В лавке пахло сахаром и корицей, и Клара потратила последнюю монету на чашку лимонного чая, острого и приятного. Почти целый час она слушала все новости о детях, какие только удалось собрать. Джорей и Сабига ссорятся – что ожидаемо, учитывая трудности последних месяцев. Есть надежда, что выстоят. Плохо, что Барриат вдруг куда-то исчез. Огинна слыхала, что его знакомая в Эстинпорте получила от него весточку, речь гонца выдавала уроженца Кабраля. Элисия по-прежнему в отъезде, живет в семье мужа и ждет, когда принадлежать к роду Каллиам станет не так стыдно. Добрая новость о Викариане, священническая судьба которого теперь надежно определилась: его посылают в Кавинполь, куда он не очень хотел, но зато ему, как сыну своего отца, не грозит худшее. Небольшая, но победа, и ею Клара наслаждалась куда больше, чем земляничным кремом.

Когда Огинне, к огорчению Клары, настало время уходить, Клара поцеловала ее в щеку и обняла – здесь же, в хлебной лавке: на улице могли увидеть. Репутацию Огинны тоже надо беречь. Такова сейчас жизнь.

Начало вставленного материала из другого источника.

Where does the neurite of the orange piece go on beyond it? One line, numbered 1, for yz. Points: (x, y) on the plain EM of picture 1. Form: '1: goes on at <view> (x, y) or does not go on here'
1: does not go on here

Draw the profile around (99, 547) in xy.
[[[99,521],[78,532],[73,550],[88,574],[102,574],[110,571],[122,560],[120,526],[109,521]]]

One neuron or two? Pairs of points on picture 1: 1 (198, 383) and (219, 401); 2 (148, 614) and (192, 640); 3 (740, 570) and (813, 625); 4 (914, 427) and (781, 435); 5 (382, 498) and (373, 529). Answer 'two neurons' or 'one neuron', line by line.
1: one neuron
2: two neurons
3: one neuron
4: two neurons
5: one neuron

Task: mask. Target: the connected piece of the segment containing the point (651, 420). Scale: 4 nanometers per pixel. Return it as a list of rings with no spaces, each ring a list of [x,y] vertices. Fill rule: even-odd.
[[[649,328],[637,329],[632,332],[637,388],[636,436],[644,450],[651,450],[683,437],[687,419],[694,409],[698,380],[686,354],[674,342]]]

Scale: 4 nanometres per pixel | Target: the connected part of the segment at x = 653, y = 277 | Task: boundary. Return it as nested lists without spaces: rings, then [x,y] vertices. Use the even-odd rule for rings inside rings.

После этого Клара отправилась в северную часть, к небольшому дому лорда Скестинина. По пути вновь пришлось уворачиваться и от телег с широкими деревянными колесами, месящими уличную грязь, и от собак, упорно бежавших за Кларой и обнюхивавших ее в надежде, что она поделится едой. Собакам она напомнила, что яблоки они не едят, затем протянула яблоко; пес в ответ взглянул огорченно и укоризненно, и Клара подумала, что нужно рассказать об этом Доусону, а потом заплакала. И продолжила путь.

Ее беспокоило, как Джорей переживет зиму. Ему придется ехать в Эстинпорт, ведь в Остерлингские Урочища нельзя. Бедный Джорей, которого теперь спасает та самая девушка, которую до этого спасал он сам. А началось все, конечно, с Ванайев и с вины в убийстве стольких людей по приказу Паллиако.

На подходе к богатой части города Клара замедлила шаг. Здесь она многих знает, и ей пришла в голову мысль зайти к кому-нибудь из давних знакомцев – просто посмотреть, как ее примут. То ли разыгралось воображение, то ли сказывалась нынешняя жизнь, но ей казалось, что богатые улицы Кемниполя теперь беспокойнее, чем во время войны: больше изможденных лиц, больше жестковолосых жрецов в бурых одеяниях среди множества черных кожаный плащей, которые благодаря Паллиако остались в моде насовсем. Скопище воробьев и ворон, как звал их Доусон, – временами ему удавались запоминающиеся фразы.